- **Exercise**:
Search the entries below for "Road" and copy each matching line.
===
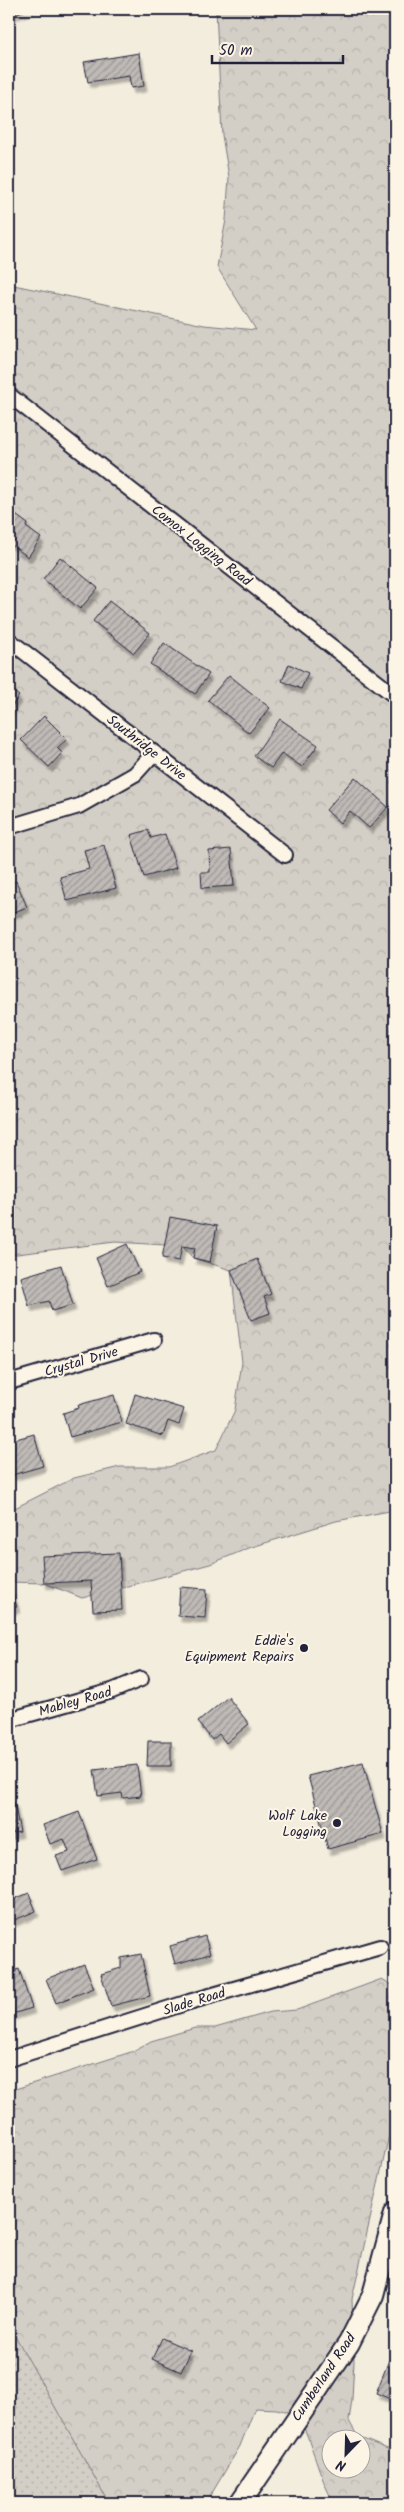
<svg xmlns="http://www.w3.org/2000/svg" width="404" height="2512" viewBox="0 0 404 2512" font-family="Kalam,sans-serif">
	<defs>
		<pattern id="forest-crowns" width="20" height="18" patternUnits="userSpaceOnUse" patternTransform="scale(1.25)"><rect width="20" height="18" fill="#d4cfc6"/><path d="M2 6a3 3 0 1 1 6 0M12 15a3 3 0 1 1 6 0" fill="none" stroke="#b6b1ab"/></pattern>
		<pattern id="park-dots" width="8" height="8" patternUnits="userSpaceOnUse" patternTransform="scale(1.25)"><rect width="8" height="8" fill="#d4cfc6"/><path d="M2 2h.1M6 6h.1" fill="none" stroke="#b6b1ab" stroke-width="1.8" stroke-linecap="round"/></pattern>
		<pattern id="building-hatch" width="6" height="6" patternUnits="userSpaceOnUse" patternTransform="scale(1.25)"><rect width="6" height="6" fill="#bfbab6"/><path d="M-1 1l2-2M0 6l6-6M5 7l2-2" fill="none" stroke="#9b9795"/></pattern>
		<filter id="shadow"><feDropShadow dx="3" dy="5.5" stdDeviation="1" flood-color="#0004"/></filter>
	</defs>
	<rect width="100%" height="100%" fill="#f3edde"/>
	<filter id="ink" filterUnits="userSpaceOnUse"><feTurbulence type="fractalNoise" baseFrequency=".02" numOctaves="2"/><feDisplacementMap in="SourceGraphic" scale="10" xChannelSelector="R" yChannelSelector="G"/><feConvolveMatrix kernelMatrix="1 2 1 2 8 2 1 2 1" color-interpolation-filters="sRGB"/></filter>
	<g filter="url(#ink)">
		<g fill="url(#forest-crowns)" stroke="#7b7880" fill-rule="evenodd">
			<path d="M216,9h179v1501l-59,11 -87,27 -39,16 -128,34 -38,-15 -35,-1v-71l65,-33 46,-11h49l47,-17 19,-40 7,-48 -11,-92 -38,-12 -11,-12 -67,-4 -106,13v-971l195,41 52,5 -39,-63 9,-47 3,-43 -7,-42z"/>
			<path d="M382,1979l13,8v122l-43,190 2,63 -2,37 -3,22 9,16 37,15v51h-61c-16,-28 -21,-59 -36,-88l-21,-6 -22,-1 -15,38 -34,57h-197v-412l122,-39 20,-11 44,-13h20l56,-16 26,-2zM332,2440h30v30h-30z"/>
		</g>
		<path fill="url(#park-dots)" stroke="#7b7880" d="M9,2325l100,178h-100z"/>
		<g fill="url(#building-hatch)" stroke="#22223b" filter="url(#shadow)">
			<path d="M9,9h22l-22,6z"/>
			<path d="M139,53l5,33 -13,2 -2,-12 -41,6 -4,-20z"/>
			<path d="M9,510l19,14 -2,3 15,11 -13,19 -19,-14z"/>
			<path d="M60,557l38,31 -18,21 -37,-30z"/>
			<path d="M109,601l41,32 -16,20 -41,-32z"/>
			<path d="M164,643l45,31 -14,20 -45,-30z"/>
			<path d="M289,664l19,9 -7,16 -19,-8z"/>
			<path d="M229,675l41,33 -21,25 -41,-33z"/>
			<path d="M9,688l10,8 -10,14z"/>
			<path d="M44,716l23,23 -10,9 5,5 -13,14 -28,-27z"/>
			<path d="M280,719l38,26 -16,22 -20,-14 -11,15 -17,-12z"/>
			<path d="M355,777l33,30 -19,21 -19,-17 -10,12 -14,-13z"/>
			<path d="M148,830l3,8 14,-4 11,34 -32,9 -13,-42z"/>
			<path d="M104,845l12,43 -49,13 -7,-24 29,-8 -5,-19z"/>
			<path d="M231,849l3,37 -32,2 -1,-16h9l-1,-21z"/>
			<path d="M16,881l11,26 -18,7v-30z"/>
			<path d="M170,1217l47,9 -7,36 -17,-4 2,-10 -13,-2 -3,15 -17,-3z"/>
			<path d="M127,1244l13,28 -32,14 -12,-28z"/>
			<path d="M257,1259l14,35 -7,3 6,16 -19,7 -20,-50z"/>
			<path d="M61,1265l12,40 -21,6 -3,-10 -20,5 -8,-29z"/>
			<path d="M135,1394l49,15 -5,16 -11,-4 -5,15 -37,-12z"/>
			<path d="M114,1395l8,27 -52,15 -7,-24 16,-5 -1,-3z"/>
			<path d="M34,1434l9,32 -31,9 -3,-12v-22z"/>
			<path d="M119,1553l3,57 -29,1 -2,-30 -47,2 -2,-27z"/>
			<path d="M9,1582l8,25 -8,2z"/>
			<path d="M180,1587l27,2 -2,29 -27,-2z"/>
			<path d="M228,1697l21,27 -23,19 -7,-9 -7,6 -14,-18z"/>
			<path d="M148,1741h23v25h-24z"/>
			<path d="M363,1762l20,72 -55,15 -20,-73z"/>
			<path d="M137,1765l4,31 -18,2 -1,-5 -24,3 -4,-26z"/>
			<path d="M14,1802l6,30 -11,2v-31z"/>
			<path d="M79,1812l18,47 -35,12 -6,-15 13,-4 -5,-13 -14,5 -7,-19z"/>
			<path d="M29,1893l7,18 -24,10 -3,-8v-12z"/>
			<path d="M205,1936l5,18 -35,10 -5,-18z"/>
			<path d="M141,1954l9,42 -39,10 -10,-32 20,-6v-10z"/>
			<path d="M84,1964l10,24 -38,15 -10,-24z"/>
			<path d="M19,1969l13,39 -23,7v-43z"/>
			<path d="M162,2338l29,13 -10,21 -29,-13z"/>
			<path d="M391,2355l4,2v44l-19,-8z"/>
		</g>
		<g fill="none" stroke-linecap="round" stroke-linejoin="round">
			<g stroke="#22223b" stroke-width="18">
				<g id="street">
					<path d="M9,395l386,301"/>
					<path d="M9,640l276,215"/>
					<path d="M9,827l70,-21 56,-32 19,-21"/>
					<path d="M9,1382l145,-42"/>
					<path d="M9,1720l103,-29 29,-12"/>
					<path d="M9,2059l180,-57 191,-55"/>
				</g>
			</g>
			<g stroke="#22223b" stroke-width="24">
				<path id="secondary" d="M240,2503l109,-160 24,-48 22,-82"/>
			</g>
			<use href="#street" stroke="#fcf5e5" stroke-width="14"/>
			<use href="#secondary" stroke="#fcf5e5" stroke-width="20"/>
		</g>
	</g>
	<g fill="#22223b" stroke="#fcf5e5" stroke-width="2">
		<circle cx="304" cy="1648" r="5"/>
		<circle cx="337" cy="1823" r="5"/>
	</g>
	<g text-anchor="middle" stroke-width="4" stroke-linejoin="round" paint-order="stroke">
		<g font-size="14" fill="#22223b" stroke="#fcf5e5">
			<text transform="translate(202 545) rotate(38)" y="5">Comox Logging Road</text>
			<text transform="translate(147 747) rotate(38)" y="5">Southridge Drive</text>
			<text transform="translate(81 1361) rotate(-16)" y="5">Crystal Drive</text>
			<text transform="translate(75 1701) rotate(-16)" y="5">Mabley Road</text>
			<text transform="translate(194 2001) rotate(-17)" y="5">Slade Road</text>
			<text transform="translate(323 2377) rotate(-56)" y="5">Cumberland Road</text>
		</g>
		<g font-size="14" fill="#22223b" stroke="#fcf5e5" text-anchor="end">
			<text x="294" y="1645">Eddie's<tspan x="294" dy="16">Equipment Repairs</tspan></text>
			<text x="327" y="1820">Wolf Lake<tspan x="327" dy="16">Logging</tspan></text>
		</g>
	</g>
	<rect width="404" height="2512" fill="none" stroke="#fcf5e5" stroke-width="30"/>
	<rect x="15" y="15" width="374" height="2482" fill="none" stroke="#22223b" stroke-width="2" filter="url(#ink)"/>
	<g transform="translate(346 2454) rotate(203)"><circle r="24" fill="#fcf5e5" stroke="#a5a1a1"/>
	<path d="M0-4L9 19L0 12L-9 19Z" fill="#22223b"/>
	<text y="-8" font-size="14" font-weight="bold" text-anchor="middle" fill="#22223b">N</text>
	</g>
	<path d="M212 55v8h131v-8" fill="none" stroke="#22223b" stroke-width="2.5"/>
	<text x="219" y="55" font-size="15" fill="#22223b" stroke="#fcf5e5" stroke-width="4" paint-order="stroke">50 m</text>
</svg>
===
- **Task response**:
			<text transform="translate(202 545) rotate(38)" y="5">Comox Logging Road</text>
			<text transform="translate(75 1701) rotate(-16)" y="5">Mabley Road</text>
			<text transform="translate(194 2001) rotate(-17)" y="5">Slade Road</text>
			<text transform="translate(323 2377) rotate(-56)" y="5">Cumberland Road</text>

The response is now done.